### [Text]
_ _ _ _ _ _ _

# please help!! - uk/us dual citizen us taxes



## lizis32

not sure if this is the right forum (I've also posted in the US expat forum), but... Please, please, I'm really hoping someone can help me. I was born in the US, moved to the UK when I was 11. A couple of months ago (I'm 32) I transferred to my employer's US office. Someone recently mentioned to me in passing how I should have been filing US tax returns in the UK?!! I had no idea that I was meant to do this and of course would have done, had I known. How do I now approach the IRS and explain the situation? What am I supposed to file and how do I do that? In the UK the taxes are all done through your employer and I'm really confused. I'm so worried now, but I genuinely had no idea I was meant to be doing this. Please help as I really want to have everything correct and filed appropriately!! Anxiety and stress overload atm. thanks


----------



## Bevdeforges

OK, first of all, you are far from the first person to have suddenly found out about your US tax filing obligation somewhat late in life. Happens all the time, no matter what the IRS says.

First thing to do is to back file the last 3 to 4 years of US returns. (Or, wait until after the first of the year, file your 2012 return and then file 3 years back - 2011, 2010 and 2009.) Because you have been resident in the UK, you're entitled to the "foreign earned income exclusion" which means you can formally declare that your earned income (i.e. salary) should be excluded from taxation. 

While you do have to declare your worldwide income for the US for each year you file, if your primary source of income is your salary, your miscellaneous items (like bank interest) shouldn't result in any tax obligation. As long as those back filings show no (or very little) tax due, the IRS will simply accept that you're ok to move forward.

If you have more than $10,000 tucked away in one or more bank accounts or other financial type account in the UK (or anywhere else outside the US), you'll have to file 6 years of back FBAR reports. These aren't tax filings as such, but go to a separate office in the Treasury Department. The official form is called TD F 90-22.1 and it is nothing but a list of your foreign (i.e. to the US) accounts with the high balance for the year. (Unless you've got huge investments stashed somewhere, a good faith estimate will do - don't go crazy trying to find the precise figure.)

All the forms you need are available on the IRS website: Forms & Pubs
For help filling them out, you can either use one of the tax preparation software packages that should be coming out toward the end of next month, one of the on-line tax prep sites or ask around at work, particularly in the accounting department. There's bound to be someone who would be willing to take you through the basics of the US tax forms. Or, after the first of the year, look around for a VITA tax service in your area - where volunteers help folks with their tax forms. They very often set up in local libraries, so ask at your local library if you don't see the signs.

The main forms you'll need are: 1040, 2555 (go for the 2555EZ if you can) and a Schedule B. Download (from the same IRS website) Publication 54, which is for taxpayers resident overseas and explains how the foreign earned income exclusion thing works.
Cheers,
Bev


----------



## lizis32

Bev - thank you soo much for your help. I can't tell you how much I appreciate your reply. You have managed to calm me down drastically (I had images of the IRS bursting through my door halfway through a family dinner - ok perhaps I've seen one too many films!). Right onwards I go to attempt the filing. Would it be ok if I msg you if I have any other questions ( I will try and ask around at work,etc tho first. Promise!)?

Thank you again!!


----------



## Bevdeforges

We're coming into the season where the Expat Tax section should start to get considerably more active. Post your questions here, and we'll attempt on a collective basis to get you sorted out.

_ _ _ _ _ _ _

### [Given material]
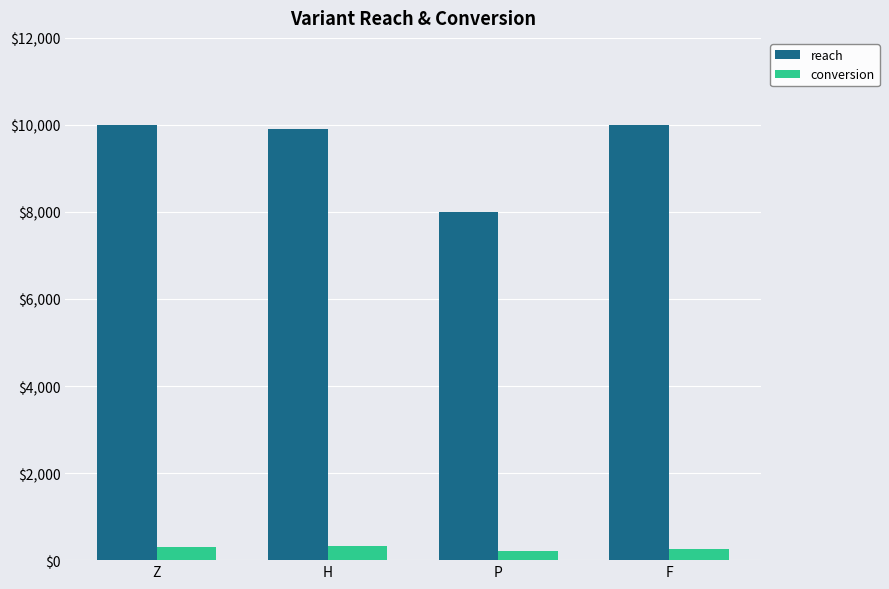

What is the highest value of the reach series?

10000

_ _ _ _ _ _ _

### [Exercises to complete]
1. Translate this sentence from the tax thread into Spanish: "They very often set up in local libraries, so ask at your local library if you don't see the signs."
2. According to the tax thread, why is the first poster entitled to the "foreign earned income exclusion," and what does that exclusion allow? Answer in one to three sentences.
3. Answer these questions from the tax thread:
(a) At what age did the first poster move to the UK?
(b) What is the official form number for the FBAR reports?
(c) Which IRS publication explains how the foreign earned income exclusion works?

### [Results by task]
1. Muy a menudo se instalan en bibliotecas locales, así que pregunta en tu biblioteca local si no ves los carteles.

2. The first poster is entitled to it because they have been resident in the UK. It allows them to formally declare that their earned income, such as salary, should be excluded from taxation.

3.
(a) At 11.
(b) TD F 90-22.1.
(c) Publication 54.